I just hung on to her until the paramedics came. When they asked me what she’d taken, how many, I told them I had no idea. I showed them the bottle I’d found with Clarice’s name on it, sleeping pills. God, I was so mad when I called her, the paramedic had to take the phone away from me. Clarice swore that she’d only given Elaine three pills, and there were still two in there. She said it probably knocked her out because they’d had so much wine.

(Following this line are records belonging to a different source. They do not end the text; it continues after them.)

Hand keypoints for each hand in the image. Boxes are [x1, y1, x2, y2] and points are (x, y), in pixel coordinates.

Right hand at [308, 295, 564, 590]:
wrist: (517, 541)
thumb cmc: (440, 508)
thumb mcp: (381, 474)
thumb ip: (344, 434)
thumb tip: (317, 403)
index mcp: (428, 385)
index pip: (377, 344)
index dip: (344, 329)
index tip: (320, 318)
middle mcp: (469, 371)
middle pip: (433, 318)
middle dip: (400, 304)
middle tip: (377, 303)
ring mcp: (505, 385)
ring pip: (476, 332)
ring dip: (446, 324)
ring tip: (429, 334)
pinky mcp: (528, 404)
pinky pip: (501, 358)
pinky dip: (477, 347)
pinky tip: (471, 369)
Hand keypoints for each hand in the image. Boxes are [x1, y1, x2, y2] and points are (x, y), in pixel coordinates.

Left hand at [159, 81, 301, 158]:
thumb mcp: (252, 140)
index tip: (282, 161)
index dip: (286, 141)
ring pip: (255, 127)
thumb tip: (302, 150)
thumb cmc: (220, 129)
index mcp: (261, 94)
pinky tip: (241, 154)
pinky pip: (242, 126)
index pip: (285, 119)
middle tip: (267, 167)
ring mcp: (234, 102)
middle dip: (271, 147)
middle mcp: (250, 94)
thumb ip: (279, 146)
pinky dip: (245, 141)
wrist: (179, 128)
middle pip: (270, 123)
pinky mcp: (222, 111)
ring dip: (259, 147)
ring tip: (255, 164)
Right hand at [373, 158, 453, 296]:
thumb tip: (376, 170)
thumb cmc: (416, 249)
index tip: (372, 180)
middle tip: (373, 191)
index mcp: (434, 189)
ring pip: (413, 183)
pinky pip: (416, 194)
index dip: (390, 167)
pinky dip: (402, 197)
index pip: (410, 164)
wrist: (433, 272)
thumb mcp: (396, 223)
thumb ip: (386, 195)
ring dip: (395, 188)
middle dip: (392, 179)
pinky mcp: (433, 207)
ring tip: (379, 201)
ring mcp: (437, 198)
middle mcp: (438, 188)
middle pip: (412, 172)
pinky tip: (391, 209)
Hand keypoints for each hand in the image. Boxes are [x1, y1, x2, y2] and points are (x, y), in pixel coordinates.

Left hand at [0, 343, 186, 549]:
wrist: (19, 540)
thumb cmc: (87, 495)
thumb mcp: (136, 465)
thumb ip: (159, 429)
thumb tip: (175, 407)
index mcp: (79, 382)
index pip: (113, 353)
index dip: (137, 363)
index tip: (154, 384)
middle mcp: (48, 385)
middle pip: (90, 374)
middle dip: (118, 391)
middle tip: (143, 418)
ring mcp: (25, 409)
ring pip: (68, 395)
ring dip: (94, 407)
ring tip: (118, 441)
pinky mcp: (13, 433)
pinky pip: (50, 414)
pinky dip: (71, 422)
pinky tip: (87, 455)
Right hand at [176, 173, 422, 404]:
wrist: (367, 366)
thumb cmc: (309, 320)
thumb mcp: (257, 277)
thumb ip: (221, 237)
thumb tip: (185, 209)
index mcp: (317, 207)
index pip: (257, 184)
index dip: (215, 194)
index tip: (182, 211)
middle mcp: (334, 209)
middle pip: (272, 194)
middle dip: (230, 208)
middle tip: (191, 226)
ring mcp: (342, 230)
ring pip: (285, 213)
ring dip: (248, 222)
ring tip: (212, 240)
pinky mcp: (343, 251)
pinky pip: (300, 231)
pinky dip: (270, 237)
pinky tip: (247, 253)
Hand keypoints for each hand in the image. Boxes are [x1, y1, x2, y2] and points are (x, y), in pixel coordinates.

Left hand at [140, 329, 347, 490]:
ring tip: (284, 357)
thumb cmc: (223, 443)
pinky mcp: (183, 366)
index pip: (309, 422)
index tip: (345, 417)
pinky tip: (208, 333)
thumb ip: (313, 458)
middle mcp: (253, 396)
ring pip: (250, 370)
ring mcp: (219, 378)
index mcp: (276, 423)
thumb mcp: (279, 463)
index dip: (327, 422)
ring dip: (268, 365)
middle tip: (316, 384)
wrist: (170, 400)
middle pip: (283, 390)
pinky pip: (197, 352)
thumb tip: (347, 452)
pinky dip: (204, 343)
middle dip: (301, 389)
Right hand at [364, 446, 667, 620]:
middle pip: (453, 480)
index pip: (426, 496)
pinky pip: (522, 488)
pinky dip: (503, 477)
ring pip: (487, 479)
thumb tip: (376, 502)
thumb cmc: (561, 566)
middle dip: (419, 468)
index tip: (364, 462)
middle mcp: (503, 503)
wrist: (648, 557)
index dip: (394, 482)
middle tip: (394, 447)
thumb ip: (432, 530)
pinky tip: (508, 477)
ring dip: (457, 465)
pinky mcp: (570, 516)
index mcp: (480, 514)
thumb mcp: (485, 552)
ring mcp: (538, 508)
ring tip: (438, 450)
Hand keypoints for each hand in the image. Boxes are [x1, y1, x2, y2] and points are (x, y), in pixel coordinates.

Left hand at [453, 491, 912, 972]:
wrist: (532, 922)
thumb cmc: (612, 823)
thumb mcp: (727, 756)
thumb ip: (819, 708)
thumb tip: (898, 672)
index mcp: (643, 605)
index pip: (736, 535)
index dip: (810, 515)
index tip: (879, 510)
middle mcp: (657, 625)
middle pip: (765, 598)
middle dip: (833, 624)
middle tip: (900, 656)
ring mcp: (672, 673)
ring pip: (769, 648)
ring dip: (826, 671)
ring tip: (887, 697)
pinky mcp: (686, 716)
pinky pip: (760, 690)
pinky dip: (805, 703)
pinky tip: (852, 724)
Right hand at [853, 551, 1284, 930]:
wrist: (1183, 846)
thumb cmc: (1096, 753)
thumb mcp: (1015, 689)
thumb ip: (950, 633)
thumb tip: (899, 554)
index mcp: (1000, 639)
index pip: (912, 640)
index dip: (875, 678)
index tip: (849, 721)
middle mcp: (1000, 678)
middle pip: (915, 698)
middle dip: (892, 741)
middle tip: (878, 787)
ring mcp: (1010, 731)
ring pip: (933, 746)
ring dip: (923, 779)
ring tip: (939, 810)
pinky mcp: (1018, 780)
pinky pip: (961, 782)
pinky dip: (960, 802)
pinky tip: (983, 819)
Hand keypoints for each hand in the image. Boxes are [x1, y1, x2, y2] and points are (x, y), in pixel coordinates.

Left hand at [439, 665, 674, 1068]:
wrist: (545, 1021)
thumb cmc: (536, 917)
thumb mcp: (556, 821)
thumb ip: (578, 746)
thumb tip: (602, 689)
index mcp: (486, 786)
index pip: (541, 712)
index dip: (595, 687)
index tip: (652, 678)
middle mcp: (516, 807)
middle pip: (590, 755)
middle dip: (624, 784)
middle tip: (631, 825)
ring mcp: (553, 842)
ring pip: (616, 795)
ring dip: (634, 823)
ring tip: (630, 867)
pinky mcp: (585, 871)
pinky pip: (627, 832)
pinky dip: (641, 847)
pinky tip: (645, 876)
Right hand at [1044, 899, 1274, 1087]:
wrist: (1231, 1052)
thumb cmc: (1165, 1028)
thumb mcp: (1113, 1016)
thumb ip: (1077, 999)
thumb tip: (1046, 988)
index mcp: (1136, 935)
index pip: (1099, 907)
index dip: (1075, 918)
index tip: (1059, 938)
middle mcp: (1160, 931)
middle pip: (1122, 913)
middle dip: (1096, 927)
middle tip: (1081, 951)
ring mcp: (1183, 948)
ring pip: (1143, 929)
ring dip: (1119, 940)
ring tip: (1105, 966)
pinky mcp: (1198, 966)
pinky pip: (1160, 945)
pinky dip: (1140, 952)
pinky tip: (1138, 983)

The paramedics packed up their gear, they’d checked all her vitals and Elaine was fine, they said, just really asleep. They kept giving me these weird looks. The guy who’d yanked the phone out of my hand patted my shoulder and told me I ought to get some sleep too. After I shut the door behind them I went up to our room and sat on the bed next to my wife. I sat there all night, just watching her sleep. Even after Clarice called and told me about the doctor’s appointment the next day, (no, it was already the next day), I watched her. It couldn’t be uterine cancer, it couldn’t. Not my Elaine, not my girl.
It’s funny how much communication can happen between two people when one of them is sound asleep. I’m going to call Stinson in a while and tell him I won’t be in for at least a week. Then I’m going to call that place in Tahoe and rent the cabin. No matter what the doctor says, I know Elaine will like going there. We can sit out on the deck and watch the boats. And then we’ll talk, just like we used to.
I’ll hold her hand and we’ll figure it out together. I think she’ll like that.